Program Information
To Replan Or Not To Replan for Each Fraction Using Inverse Optimization for Multichannel Vaginal Cylinder
M Balik1*, M Rybak2 , M Andrews3 , M Strongosky2 , H Blair2 , B Obi2 , C Vermont2 , (1) Cleveland State University, Cleveland, OH, (2) Cleveland Clinic Foundation, Mayfield, OH, (3)Cleveland Clinic Foundation, Cleveland, OH
Presentations
SU-E-T-759 (Sunday, July 12, 2015) 3:00 PM - 6:00 PM Room: Exhibit Hall
Purpose:This study investigates whether replanning each fraction for vaginal cuff HDR therapy using a multichannel cylinder (MC) and brachytherapy inverse optimization (BIO) provides dosimetric benefits to organs-at-risk (OAR). The goal was to appropriately cover the target and limit dose to OAR, as well as evaluate dosimetric changes for each fraction, while doing this in a timely and cost effective manner.
Methods:From an initial selection of 57 patients that were treated with 3 fractions using a MC and BIO, a subset of n=12 patients was selected based on the criterion that one plan was used for all 3 fractions. A simulation CT was acquired prior to each fraction. CT scans for fractions 2 and 3 were fused to the initial CT. Contours for the bladder and rectum were manually drawn on CTs for all 3 fractions, and the clinical treatment volume (PTVeval) was defined. Cylinders were reconstructed using applicator modeling library, influencing time and cost effectiveness. Planning objectives were at least 95% prescription dose to 95% (D95%) of target volume and limiting high dose to OAR. Dose to 2 cm³ (D2cc) for each OAR was analyzed using a t-test.

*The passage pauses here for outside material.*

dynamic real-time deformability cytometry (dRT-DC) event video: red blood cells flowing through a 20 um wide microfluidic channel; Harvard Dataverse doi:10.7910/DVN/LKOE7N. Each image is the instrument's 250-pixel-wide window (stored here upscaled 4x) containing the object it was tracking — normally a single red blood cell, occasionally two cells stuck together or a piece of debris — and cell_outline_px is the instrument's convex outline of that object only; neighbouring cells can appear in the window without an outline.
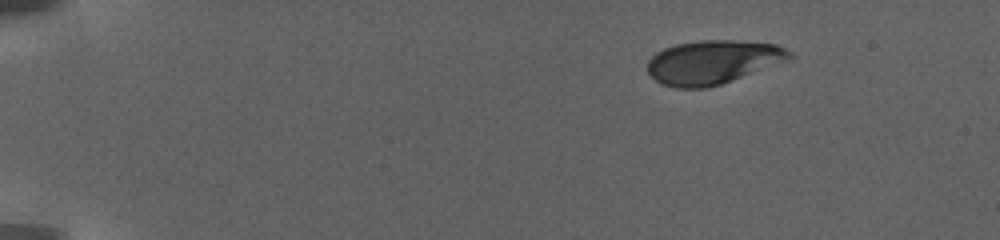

Results:This study concentrated on comparing 2cm³ of highest dose to OAR (D2cc), for each fraction for the plans that were used to treat all 3 fraction. Based on statistical analysis, using the initial plan for fractions 2 and 3 resulted in approximately 6% change to the highest D2cc of the bladder (p=0.03).
Conclusion:Performing CT fusion and contours of each OAR on each fraction allows objective plan evaluation and supports decision making on the necessity of replanning based on improved dose sparing for OAR. Future studies will investigate the effects of replanning on maximum dose (D0.1cc) using the same physician-drawn OAR contours to avoid subjectivity.